Mutual Funds Will Honour All Your Redemption Requests Now
Jun 01, 2016

Author: PersonalFN Content & Research Team

The Amtek Auto episode has been a blessing in disguise for mutual fund investors. It got the Securities and Exchange Board of India (SEBI) to awake up to the JP Morgan Mutual Fund blunder. The reaction of the capital market regulator has been so strong that other mutual fund houses will not be able to follow the footsteps of JP Morgan Mutual Fund in future. The investment norms for mutual funds has changed in the recent past. SEBI also issued new disclosure rules, and now it is plugging the last loophole negligence.

SEBI has recently issued a circular tightening the redemption rules. JP Morgan Mutual Fund was believed to have favoured a few institutional investors to exit from two of its troubled schemes that held the tacky debt of Amtek Auto, but imposed restrictions on the redemptions for others.

An open-ended mutual fund scheme allows its investors to buy and redeem units anytime they want. However, fund houses such as JP Morgan imposed restrictions on redemptions without taking their investors into confidence in the past. Mutual funds denying redemptions for saving themselves is not a good sign, in fact it leaves a bad impression on investors.

The new redemption rules will govern all existing and to-be-launched schemes will come into effect on July 01, 2016. After this date, a mutual fund under no circumstances will be able to deny any redemption under an open-ended scheme upto the value of Rs 2 lakh. In other cases, mutual funds can impose the restriction on redemptions only under exceptional circumstances, affecting the market at large.

SEBI, in its circular dated May 31, 2016, has exclusively listed the situations that may qualify as exceptional ones. They include: market liquidity issues (and not the liquidity constrained of mutual funds), market failures, exchange closures, and significant operational and technical failures, among others.

Further, SEBI has clarified that restriction on redemption can be imposed for a period of ten days, only once in a financial quarter. The Board of Asset Management Companies (AMCs) as well as their trustees should approve such restriction and inform the capital market regulator about it as well. SEBI has also asked mutual funds to clearly communicate the redemption restrictions and their applicability in scheme related documents.

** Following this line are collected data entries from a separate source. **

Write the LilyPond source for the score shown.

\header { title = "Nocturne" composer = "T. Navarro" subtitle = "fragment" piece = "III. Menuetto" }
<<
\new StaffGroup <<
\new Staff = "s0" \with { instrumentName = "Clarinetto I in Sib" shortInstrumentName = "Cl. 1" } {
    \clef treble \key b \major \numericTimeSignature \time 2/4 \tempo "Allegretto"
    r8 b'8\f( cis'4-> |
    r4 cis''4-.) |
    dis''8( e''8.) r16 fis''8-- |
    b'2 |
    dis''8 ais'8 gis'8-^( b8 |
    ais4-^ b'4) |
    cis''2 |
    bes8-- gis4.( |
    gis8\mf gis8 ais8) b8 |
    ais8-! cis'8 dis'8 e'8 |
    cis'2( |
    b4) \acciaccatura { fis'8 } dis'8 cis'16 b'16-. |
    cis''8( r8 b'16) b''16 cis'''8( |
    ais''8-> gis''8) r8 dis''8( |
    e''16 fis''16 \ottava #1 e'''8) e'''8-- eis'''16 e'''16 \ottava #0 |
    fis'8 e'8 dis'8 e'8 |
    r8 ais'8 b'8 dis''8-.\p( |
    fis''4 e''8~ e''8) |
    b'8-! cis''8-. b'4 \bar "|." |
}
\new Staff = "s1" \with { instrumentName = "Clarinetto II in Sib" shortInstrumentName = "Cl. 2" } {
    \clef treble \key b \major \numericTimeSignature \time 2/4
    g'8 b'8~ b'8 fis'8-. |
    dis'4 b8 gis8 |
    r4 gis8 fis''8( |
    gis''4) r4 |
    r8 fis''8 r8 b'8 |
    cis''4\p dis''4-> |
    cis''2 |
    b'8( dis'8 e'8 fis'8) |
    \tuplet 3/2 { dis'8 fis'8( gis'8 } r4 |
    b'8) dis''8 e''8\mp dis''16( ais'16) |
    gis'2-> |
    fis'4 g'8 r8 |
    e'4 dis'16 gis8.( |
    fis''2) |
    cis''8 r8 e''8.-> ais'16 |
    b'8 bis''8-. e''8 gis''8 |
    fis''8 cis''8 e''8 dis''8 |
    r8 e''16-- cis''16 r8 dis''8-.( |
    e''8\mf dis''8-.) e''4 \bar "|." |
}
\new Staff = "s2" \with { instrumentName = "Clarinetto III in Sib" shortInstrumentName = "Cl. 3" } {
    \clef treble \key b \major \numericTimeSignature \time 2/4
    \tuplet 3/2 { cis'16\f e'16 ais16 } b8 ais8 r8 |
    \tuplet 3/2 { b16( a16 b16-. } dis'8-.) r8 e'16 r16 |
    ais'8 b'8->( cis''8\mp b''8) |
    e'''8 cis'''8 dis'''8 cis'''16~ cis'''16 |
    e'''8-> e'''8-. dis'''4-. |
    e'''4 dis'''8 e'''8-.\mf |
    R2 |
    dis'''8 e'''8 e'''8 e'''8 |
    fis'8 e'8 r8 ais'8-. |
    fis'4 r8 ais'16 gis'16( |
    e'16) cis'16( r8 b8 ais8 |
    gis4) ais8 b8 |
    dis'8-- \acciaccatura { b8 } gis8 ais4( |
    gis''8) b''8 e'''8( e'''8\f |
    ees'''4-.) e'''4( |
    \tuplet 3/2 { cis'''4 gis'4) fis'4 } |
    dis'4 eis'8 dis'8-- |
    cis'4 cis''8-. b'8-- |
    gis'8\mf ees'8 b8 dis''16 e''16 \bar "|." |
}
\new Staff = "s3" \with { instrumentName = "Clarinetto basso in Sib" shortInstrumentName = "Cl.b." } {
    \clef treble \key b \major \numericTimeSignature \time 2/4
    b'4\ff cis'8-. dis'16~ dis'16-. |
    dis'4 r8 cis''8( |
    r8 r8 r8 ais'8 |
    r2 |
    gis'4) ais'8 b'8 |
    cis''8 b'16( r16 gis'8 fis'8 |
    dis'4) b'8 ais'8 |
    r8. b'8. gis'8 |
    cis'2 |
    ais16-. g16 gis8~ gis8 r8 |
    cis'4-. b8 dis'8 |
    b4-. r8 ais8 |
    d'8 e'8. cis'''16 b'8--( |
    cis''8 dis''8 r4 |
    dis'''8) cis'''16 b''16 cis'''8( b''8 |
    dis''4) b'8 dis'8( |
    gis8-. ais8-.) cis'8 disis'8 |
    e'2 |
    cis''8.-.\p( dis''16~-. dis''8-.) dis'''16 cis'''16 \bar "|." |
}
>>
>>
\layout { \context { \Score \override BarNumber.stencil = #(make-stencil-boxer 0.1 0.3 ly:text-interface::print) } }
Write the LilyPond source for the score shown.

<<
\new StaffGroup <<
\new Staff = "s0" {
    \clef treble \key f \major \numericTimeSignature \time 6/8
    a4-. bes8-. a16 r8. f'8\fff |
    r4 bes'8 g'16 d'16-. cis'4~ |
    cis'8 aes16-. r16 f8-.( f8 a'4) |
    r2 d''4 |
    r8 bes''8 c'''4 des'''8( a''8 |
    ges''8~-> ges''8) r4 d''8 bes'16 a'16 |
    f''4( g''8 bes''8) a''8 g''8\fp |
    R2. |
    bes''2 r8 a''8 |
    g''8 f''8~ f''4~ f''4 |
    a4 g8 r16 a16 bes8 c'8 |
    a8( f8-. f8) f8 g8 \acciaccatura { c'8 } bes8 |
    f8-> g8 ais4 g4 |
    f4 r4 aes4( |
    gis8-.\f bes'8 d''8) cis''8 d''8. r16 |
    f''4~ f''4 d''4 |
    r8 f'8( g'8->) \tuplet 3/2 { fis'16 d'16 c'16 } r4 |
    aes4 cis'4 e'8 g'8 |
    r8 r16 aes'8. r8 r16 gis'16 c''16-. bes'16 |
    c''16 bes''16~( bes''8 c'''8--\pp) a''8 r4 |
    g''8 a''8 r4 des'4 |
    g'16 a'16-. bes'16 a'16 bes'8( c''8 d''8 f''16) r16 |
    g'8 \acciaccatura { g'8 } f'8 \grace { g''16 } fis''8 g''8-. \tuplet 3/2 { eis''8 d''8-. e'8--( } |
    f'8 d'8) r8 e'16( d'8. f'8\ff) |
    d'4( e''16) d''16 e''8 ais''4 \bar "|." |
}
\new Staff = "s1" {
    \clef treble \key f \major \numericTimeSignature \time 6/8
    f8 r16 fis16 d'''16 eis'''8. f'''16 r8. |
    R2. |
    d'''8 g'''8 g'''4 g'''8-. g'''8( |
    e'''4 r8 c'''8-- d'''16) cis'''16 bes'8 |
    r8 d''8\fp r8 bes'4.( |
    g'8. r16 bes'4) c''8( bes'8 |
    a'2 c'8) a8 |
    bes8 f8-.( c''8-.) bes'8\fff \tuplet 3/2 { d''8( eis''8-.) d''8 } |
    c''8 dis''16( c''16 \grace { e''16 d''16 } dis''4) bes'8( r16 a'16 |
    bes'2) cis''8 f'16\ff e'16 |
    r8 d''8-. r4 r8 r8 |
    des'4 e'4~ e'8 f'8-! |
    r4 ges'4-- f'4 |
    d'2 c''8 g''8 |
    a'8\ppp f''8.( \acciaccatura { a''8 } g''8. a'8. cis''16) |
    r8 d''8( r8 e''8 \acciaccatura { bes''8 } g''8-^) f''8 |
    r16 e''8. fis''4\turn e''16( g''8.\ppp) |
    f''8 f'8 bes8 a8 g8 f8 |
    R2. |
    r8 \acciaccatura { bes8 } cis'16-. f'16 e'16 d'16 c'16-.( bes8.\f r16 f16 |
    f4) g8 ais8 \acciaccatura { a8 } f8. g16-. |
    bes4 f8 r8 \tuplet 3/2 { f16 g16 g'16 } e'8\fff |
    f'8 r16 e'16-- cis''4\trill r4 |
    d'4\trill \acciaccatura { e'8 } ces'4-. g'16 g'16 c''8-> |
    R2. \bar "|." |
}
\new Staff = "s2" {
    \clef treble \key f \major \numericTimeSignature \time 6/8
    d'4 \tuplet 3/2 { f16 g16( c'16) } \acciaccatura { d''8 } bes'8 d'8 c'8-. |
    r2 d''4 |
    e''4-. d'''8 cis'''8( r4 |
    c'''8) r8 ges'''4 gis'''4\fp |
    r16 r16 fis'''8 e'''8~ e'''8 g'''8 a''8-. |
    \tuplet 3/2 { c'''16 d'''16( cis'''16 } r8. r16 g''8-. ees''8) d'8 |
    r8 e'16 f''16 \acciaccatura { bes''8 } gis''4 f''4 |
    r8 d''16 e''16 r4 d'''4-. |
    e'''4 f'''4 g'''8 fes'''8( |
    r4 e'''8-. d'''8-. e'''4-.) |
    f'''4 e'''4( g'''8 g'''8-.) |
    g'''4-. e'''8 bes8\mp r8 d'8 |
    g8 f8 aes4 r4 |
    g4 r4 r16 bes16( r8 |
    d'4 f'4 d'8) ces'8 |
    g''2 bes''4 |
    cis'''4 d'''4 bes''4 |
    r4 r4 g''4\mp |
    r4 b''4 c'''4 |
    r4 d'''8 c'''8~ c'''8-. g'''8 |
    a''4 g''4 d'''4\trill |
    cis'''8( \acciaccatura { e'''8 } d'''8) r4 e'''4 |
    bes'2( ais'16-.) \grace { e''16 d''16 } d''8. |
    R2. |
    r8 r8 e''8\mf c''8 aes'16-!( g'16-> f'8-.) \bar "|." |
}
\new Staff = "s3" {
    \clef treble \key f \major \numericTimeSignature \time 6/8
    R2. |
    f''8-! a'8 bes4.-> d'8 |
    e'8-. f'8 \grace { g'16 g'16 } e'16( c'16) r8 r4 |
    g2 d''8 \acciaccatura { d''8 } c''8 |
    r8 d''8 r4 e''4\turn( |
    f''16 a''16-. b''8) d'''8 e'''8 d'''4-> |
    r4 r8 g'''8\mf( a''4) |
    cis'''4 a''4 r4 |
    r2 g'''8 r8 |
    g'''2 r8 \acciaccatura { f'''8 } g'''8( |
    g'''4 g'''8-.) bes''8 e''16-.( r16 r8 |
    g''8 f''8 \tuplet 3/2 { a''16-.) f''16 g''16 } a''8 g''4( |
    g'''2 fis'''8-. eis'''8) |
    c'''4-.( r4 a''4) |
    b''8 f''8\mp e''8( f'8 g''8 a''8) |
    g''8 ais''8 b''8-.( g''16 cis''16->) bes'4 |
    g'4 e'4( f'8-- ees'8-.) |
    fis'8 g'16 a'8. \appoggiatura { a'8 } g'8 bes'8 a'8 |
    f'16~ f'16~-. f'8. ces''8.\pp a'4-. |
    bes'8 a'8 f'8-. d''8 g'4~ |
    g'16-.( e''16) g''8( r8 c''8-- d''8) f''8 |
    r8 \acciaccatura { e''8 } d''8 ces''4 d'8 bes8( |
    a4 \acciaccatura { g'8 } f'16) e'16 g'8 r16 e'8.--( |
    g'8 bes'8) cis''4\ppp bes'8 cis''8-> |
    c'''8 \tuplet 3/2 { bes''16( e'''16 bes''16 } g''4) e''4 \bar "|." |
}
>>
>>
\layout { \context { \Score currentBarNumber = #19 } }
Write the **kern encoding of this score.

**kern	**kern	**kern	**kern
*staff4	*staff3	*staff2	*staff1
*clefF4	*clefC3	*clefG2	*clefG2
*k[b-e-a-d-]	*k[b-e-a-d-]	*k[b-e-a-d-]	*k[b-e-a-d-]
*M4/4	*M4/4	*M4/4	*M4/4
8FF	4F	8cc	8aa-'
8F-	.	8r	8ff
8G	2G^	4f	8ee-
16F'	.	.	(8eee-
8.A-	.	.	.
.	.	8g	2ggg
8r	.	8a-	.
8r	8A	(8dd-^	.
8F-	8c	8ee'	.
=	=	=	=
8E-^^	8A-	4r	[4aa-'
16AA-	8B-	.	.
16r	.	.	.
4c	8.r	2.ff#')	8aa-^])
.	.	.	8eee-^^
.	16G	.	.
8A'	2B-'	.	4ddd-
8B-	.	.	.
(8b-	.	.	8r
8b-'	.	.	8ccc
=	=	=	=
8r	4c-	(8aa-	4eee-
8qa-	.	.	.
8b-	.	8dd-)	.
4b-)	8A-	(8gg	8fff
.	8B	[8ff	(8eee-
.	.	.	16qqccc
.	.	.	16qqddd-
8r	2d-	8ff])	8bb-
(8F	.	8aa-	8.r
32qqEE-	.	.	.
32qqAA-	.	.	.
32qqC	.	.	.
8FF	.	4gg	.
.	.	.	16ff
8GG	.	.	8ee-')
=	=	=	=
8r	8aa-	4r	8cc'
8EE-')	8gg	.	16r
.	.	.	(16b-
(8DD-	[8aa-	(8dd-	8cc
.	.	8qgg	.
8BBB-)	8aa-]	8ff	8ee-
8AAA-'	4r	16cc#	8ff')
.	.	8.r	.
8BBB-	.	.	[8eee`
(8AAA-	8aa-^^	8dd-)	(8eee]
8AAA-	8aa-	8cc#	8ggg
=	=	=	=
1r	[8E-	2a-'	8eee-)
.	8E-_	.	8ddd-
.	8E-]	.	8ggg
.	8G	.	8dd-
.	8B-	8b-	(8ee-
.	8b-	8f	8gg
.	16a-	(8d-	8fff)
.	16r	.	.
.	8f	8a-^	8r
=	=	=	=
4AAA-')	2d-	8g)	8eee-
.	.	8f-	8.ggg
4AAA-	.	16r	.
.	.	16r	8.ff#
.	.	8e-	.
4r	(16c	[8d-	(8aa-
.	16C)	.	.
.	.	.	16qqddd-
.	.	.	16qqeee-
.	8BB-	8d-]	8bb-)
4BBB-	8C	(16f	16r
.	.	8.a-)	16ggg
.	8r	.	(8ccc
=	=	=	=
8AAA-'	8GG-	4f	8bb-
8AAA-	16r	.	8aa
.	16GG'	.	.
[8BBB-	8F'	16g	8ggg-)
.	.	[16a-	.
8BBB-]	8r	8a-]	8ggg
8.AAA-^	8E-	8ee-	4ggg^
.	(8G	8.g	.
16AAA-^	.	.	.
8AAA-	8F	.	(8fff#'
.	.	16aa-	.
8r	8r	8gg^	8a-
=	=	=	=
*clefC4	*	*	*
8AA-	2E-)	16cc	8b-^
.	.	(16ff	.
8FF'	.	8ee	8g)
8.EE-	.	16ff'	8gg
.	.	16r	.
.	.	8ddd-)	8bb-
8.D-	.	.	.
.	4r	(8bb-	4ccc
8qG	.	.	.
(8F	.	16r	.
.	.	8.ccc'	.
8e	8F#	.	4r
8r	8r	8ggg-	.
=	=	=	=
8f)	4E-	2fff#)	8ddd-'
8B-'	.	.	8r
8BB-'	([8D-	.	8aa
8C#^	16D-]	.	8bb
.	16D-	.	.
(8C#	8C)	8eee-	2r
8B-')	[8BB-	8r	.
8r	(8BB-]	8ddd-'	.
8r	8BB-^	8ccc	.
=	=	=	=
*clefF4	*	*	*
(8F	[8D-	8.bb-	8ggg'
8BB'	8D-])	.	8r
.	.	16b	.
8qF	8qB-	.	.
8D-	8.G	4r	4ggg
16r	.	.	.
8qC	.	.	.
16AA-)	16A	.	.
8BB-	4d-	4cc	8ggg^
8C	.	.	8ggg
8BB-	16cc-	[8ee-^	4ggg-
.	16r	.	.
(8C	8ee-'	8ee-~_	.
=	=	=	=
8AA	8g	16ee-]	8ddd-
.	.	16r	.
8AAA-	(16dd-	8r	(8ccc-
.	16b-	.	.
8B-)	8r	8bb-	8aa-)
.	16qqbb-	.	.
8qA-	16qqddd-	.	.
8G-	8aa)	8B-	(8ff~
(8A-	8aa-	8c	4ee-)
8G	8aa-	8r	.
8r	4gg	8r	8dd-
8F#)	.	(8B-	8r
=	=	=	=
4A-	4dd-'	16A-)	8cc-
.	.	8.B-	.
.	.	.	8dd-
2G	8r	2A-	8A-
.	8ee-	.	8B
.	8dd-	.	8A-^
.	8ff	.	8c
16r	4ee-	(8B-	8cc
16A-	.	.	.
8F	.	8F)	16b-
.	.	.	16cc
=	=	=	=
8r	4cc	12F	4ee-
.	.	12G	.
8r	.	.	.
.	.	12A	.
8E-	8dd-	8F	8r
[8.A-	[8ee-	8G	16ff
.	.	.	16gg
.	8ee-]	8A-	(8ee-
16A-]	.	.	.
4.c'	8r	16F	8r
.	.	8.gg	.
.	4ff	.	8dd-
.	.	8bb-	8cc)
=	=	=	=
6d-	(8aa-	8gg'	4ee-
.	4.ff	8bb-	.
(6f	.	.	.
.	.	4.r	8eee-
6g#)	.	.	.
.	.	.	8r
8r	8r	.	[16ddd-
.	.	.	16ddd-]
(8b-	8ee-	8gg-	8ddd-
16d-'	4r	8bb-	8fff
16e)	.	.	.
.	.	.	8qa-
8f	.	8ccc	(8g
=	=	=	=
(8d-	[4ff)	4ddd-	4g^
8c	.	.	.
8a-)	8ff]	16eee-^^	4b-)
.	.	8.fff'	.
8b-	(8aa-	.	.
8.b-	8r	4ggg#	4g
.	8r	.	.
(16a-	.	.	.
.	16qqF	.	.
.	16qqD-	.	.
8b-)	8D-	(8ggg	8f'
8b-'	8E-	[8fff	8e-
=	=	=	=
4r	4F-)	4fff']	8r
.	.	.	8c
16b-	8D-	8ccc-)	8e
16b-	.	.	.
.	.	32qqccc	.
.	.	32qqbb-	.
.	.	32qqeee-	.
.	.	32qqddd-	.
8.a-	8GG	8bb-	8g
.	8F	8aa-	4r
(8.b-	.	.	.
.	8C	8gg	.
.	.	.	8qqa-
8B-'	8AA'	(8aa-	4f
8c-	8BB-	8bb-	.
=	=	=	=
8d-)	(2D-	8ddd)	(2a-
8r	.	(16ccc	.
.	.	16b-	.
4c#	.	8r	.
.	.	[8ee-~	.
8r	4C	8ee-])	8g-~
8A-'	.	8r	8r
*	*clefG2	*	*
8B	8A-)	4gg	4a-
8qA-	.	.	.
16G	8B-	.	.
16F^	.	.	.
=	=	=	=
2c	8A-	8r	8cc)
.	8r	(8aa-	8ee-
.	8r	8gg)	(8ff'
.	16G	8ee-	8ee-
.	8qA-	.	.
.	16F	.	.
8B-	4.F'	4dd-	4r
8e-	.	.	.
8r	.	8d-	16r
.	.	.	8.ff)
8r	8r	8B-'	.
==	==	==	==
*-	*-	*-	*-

Vindicating this move, SEBI said, “Recent instance resulting in application of restriction on redemption have necessitated a re-look into the circumstances that require such restriction on redemption. As a philosophy, restriction on redemption should apply during excess redemption requests that could arise in overall market crisis situations rather than exceptional circumstances of entity specific situations. The circumstances calling for restriction on redemption should be such that illiquidity is caused in almost all securities affecting the market at large, rather than in any issuer specific securities.”

PersonalFN is of the view that, SEBI has taken the right decision to draw-up restrictions on redemptions of mutual funds. The practice of charging exit loads is sufficient to discourage excessive churning. However, restrictions put in place to hide one’s failures are unjust.